It comes in 125ml tubs and 500ml packs and in a wide range of flavours. Danone says that with Yolado it is presenting a new product, new brand and new category simultaneously.

At first sight it might seem extraordinary to launch an innovative new product in a country whose financial and banking crisis is constantly in the news and in which unemployment has hit 24%.

However, Danone has several advantages on its side. One is that Danone is one of the best-known and most trusted brands in Spain, where it has been marketing its yogurt since 1919. Of Spain’s 16.6 million households, 12 million consume a Danone product every day. Today Danone is the clear market leader in yogurt, with a 54% market share and its Activia probiotic brand, for digestive health, is the market leader and sells better in Spain than any other European country, despite being premium-priced. And Spain has the top per capita consumption of yogurt in the world, which represents a unique platform to launch a product like Yolado.

Spanish consumers have also proven themselves, over the past 15 years, to be willing to experiment with new foods and flavours and are arguably the most open-minded and experimental consumers in the western world.

Cracking frozen yogurt

Frozen yogurt has stood out for several years as one of biggest under-developed opportunities in the dairy industry. Thus far it has really only been successful in foodservice and largely in the US and Asia, with brands like Pinkberry and Red Mango. In Europe no one has succeeded in making frozen yogurt work in supermarket distribution as a take-home product. Even in the US it is something of a niche.

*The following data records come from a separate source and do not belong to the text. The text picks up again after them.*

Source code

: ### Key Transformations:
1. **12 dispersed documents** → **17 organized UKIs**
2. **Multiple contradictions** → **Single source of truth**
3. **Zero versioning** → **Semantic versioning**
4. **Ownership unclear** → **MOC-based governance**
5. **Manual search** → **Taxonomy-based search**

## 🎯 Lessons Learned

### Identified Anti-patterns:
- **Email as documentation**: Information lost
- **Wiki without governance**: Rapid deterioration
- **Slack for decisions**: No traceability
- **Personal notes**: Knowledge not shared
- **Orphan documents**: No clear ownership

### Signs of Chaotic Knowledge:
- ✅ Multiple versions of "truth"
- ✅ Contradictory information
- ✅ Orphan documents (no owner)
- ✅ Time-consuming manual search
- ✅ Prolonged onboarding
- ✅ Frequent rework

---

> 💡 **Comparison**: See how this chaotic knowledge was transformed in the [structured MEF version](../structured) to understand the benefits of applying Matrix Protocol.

One major challenge is frozen yogurt is usually merchandised alongside ice cream in the freezer cabinet. This means that it’s hard for brands to achieve stand-out – and ice cream shoppers find that frozen yogurt is less satisfying than ice cream.

Danone has taken a total innovative approach to merchandising, positioning the product in the chilled cabinet, alongside yogurts. This is where Danone’s brands already dominate – and where committed yogurt consumers will shop, many of them already buying yogurt as a dessert option. Many of them are health-conscious shippers who don’t frequently visit the ice-cream aisle. This means Danone can use its existing chilled distribution without taking on all the additional costs and logistical challenges of frozen distribution.

Moreover, Danone has one big card up its sleeve that will play particularly well in a recession-hit economy, which is its pricing of Yolado. As Yolado is basically yogurt and Danone has both world-leading technical know-how in producing yogurt as well as production scale economics, Yolado is priced similar to a yogurt – and far below the price of ice cream. For the health-conscious shopper who is cost-conscious in a weak economy, Yolado has become an attractively priced dessert option.

If it works in Spain, Danone’s Yolado will look like a stroke of strategic genius and will open the door to another yogurt market transformation by the world’s most innovative yogurt producer.